Movie Rating: Geoffrey Crété

1975. In Rome, Claude Lanzmann films Benjamin Murmelstein, the last president of the Jewish Council of the Jewish ghetto Theresienstadt, “the city that was given to the Jews by Hitler” and a “model ghetto”. Murmelstein was the only “Elder of the Jews” who was not killed in the war. A rabbi in Vienna, Murmelstein, after Germany was annexed by Germany in 1938, fought week after week with Adolf Eichmann, in the end managing to ensure that 121,000 Jews were able to emigrate and that the people of the ghetto were not completely exterminated. As a result, he became a very controversial figure within the Jewish community, which accused him of bargaining for lives. Lanzmann sets these old interviews against Theresienstadt today, offering insight into the birthplace of the “Final Solution”.

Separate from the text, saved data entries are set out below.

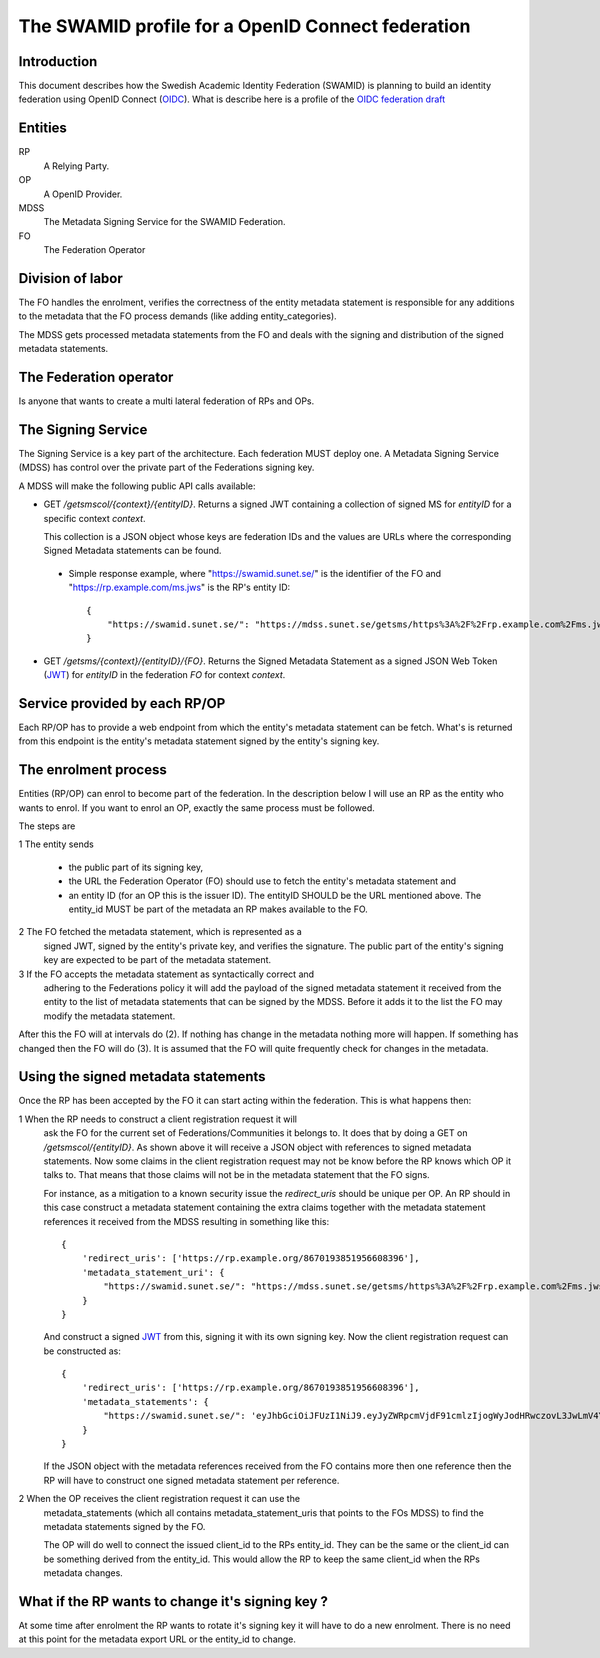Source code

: ==================================================
The SWAMID profile for a OpenID Connect federation
==================================================

------------
Introduction
------------

This document describes how the Swedish Academic Identity Federation
(SWAMID) is planning to build an identity federation using OpenID Connect (`OIDC`_).
What is describe here is a profile of the `OIDC federation draft`_

.. _OIDC: http://openid.net/specs/openid-connect-core-1_0.html
.. _OIDC federation draft: http://openid.net/specs/openid-connect-federation-1_0.html

--------
Entities
--------

RP
    A Relying Party.
OP
    A OpenID Provider.
MDSS
    The Metadata Signing Service for the SWAMID Federation.
FO
    The Federation Operator

-----------------
Division of labor
-----------------

The FO handles the enrolment, verifies the correctness of the entity metadata statement
is responsible for any additions to the metadata that the FO process
demands (like adding entity_categories).

The MDSS gets processed metadata statements from the FO and deals with the signing
and distribution of the signed metadata statements.

-----------------------
The Federation operator
-----------------------

Is anyone that wants to create a multi lateral federation of RPs and OPs.

-------------------
The Signing Service
-------------------

The Signing Service is a key part of the architecture. Each federation MUST deploy one.
A Metadata Signing Service (MDSS) has control over the private part of the Federations signing key.

A MDSS will make the following public API calls available:

- GET */getsmscol/{context}/{entityID}*. Returns a signed JWT containing a
  collection of signed MS for *entityID* for a specific context *context*.

  This collection is a JSON object whose keys are federation IDs and the values are URLs where the
  corresponding Signed Metadata statements can be found.

 - Simple response example, where "https://swamid.sunet.se/" is the identifier
   of the FO and "https://rp.example.com/ms.jws" is the RP's entity ID::

    {
        "https://swamid.sunet.se/": "https://mdss.sunet.se/getsms/https%3A%2F%2Frp.example.com%2Fms.jws/https%3A%2F%2Fswamid.sunet.se%2F"
    }

- GET */getsms/{context}/{entityID}/{FO}*. Returns the Signed Metadata
  Statement as a signed JSON Web Token (`JWT`_) for *entityID* in the
  federation *FO* for context *context*.

------------------------------
Service provided by each RP/OP
------------------------------
Each RP/OP has to provide a web endpoint from which the entity's
metadata statement can be fetch. What's is returned from this endpoint is the
entity's metadata statement signed by the entity's signing key.

---------------------
The enrolment process
---------------------

Entities (RP/OP) can enrol to become part of the federation.
In the description below I will use an RP as the entity who wants
to enrol. If you want to enrol an OP, exactly the same process must
be followed.

The steps are

1 The entity sends

    - the public part of its signing key,
    - the URL the Federation Operator (FO) should use to fetch the entity's
      metadata statement and
    - an entity ID (for an OP this is the issuer ID). The entityID SHOULD be 
      the URL mentioned above. The entity_id MUST be part of the metadata
      an RP makes available to the FO.

2 The FO fetched the metadata statement, which is represented as a
  signed JWT, signed by the entity's private key, and verifies the signature.
  The public part of the entity's signing key are expected to be part
  of the metadata statement.
3 If the FO accepts the metadata statement as syntactically correct and
  adhering to the Federations policy it will add the payload of the
  signed metadata statement it received from the entity
  to the list of metadata statements that can be signed by the MDSS.
  Before it adds it to the list the FO may modify the metadata statement.

After this the FO will at intervals do (2). If nothing has
change in the metadata nothing more will happen. If something has changed
then the FO will do (3). It is assumed that the FO will quite frequently 
check for changes in the metadata.

------------------------------------
Using the signed metadata statements
------------------------------------

Once the RP has been accepted by the FO it can start acting within
the federation. This is what happens then:

1 When the RP needs to construct a client registration request it will
  ask the FO for the current set of Federations/Communities it belongs to.
  It does that by doing a GET on */getsmscol/{entityID}*.
  As shown above it will receive a JSON object with references to signed
  metadata statements. Now some claims in the client
  registration request may not be know before the RP knows which OP it talks to.
  That means that those claims will not be in the metadata statement that the
  FO signs.

  For instance, as a mitigation to a known security issue the *redirect_uris*
  should be unique per OP. An RP should in this case construct a metadata
  statement containing the extra claims together with the metadata statement
  references it received from the MDSS resulting in something like this::

    {
        'redirect_uris': ['https://rp.example.org/8670193851956608396'],
        'metadata_statement_uri': {
            "https://swamid.sunet.se/": "https://mdss.sunet.se/getsms/https%3A%2F%2Frp.example.com%2Fms.jws/https%3A%2F%2Fswamid.sunet.se%2F"
        }
    }

  And construct a signed `JWT`_ from this, signing it with its own
  signing key. Now the client registration request can be constructed as::

    {
        'redirect_uris': ['https://rp.example.org/8670193851956608396'],
        'metadata_statements': {
            "https://swamid.sunet.se/": 'eyJhbGciOiJFUzI1NiJ9.eyJyZWRpcmVjdF91cmlzIjogWyJodHRwczovL3JwLmV4YW1wbGUub3JnLzg2NzAxOTM4NTE5NTY2MDgzOTYiXSwgIm1ldGFkYXRhX3N0YXRlbWVudF91cmkiOiB7Imh0dHBzOi8vZm8uZXhhbXBsZS5lZHUvIjogImh0dHBzOi8vbWRzcy5mby5leGFtcGxlLmVkdS9nZXRtcy9odHRwcyUzQSUyRiUyRnJwLmV4YW1wbGUuY29tJTJGbXMuandzL2h0dHBzJTNBJTJGJTJGZm8uZXhhbXBsZS5lZHUlMkYifX0.y73e9d6Yr6JqaG9iss6GBcudFskHcRCBn6gYD8XW0TqS88b4ELh_G7M5GvTXbeDZ4wU7w-ZViP7srt1htG7HAQ'
        }
    }

  If the JSON object with the metadata references received from the FO contains
  more then one reference then the RP will have to construct one signed 
  metadata statement per reference.

2 When the OP receives the client registration request it can use the
  metadata_statements (which all contains metadata_statement_uris that points
  to the FOs MDSS) to find the metadata statements signed by the FO.

  The OP will do well to connect the issued client_id to the RPs entity_id.
  They can be the same or the client_id can be something derived from the 
  entity_id. This would allow the RP to keep the same client_id when the 
  RPs metadata changes.

-------------------------------------------------
What if the RP wants to change it's signing key ?
-------------------------------------------------

At some time after enrolment the RP wants to rotate it's signing key it will
have to do a new enrolment. There is no need at this point for the metadata
export URL or the entity_id to change.


.. _JWT : https://tools.ietf.org/html/rfc7519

In the wake of his 10-hour masterpiece, Shoah, Claude Lanzmann sits the audience down for 3:40 hours of footage of an extraordinary man who is both fascinating and troubling. Presented out of competition at Cannes in 2013, The Last of the Unjust is dense, strong and brutal, questioning memory, guilt, morality and the place of mankind within a nightmare of a machine. An unusual and ambiguous person, Benjamin Murmelstein takes over the whole film, a long and difficult experience that is nonetheless important and valuable.